Currently available tools (9)

wide_search: General web search via Serp; multiple queries in one round
scholar_search: Google Scholar academic search (+ web results)
image_search: Image search; multiple queries supported
wide_visit: Visit pages and summarize toward a goal
file_wide_parse: Parse local/remote files (PDF, DOCX, MD, CSV, etc.)
execute_code: Run Python code
ask_question_about_image: Image understanding and Q&A
ask_question_about_video: Video understanding and Q&A
bash: Run shell commands

Tool schemas are defined in DEEPRESEARCH_SYSTEM_PROMPT in utils/prompts.py.

Outputs and logs

Output JSONL fields

Each line written by run_batch_inference.py contains:

time_stamp: Write time for that row (YYYY-MM-DD HH:MM:SS).
query_id: Batch-level query id (hash of question).
query: This row’s question text.
result: Detailed result object for one segment (from run_single_inference.py).
status: success / timeout / error.
discard_segments: Segments truncated by discard-all and summarized (excluding the final segment).
elapsed_sec: Total seconds for this rollout of the query.
rollout_idx: Rollout index (1-based).
src: Full original input line (often includes id, question, file_path, skills, etc.).
segment_idx: Current segment index (1-based).
segment_total: Total segments for this query; 0 if there is no valid result.

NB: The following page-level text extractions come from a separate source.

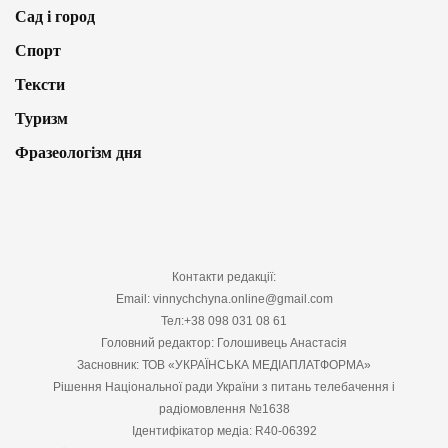
Сад і город
Спорт
Тексти
Туризм
Фразеологізм дня
Контакти редакції:
Email: vinnychchyna.online@gmail.com
Тел:+38 098 031 08 61
Головний редактор: Голошивець Анастасія
Засновник: ТОВ «УКРАЇНСЬКА МЕДІАПЛАТФОРМА»
Рішення Національної ради України з питань телебачення і
радіомовлення №1638
Ідентифікатор медіа: R40-06392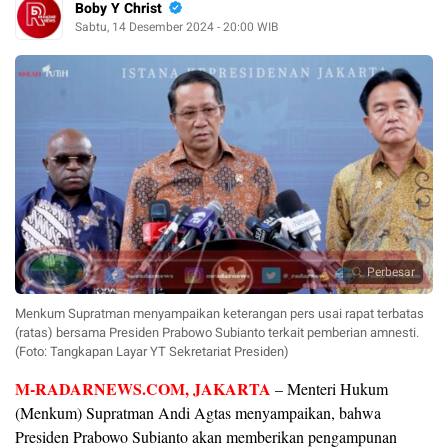
Boby Y Christ
Sabtu, 14 Desember 2024 - 20:00 WIB
Perbesar
Menkum Supratman menyampaikan keterangan pers usai rapat terbatas
(ratas) bersama Presiden Prabowo Subianto terkait pemberian amnesti.
(Foto: Tangkapan Layar YT Sekretariat Presiden)
M-RADARNEWS.COM, JAKARTA
– Menteri Hukum
(Menkum) Supratman Andi Agtas menyampaikan, bahwa
Presiden Prabowo Subianto akan memberikan pengampunan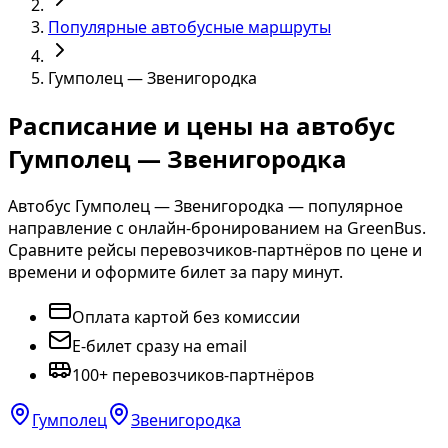
Популярные автобусные маршруты
Гумполец — Звенигородка
Расписание и цены на автобус
Гумполец — Звенигородка
Автобус Гумполец — Звенигородка — популярное
направление с онлайн-бронированием на GreenBus.
Сравните рейсы перевозчиков-партнёров по цене и
времени и оформите билет за пару минут.
Оплата картой без комиссии
E-билет сразу на email
100+ перевозчиков-партнёров
Гумполец
Звенигородка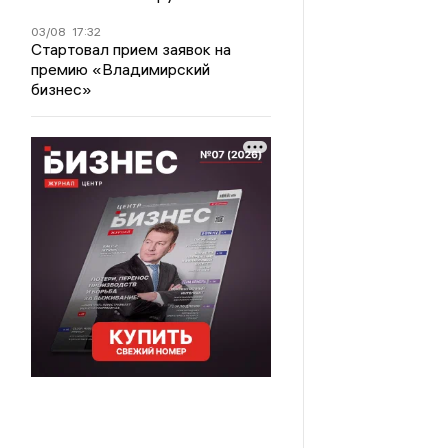
03/08
17:32
Стартовал прием заявок на
премию «Владимирский
бизнес»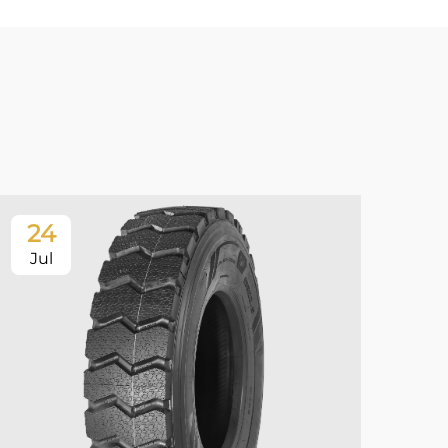
24
2
Jul
Ju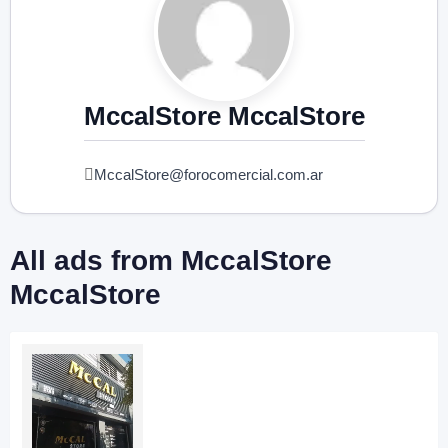
MccalStore MccalStore
MccalStore@forocomercial.com.ar
All ads from MccalStore
MccalStore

Common fields inside result (run_single_inference.py):

query_id: Single-run instance id (includes a time suffix).
tools: Enabled tool schemas (string form).
messages: Messages for model reasoning and tool interaction.
final_answer: Answer text for this segment.
transcript: Fuller trajectory (including tool returns).
rounds: Rounds executed in this segment.
stopped_reason: Why it stopped (e.g. no_tool_calls, discard_all_01, discard_all_final, max_rounds_exceeded).
error: Present only on failure.

Log directories

Default layout when LOGGING_ROOT is empty:

logs/
└── YYYY_MM_DD_<LOG_LABEL>/
    ├── collect.log
    └── <query_id>/
        ├── run.log
        └── result.json

Tool tests

Run the tool test script:

python test_all_tools.py

This exercises all registered tools and checks that basic behavior works.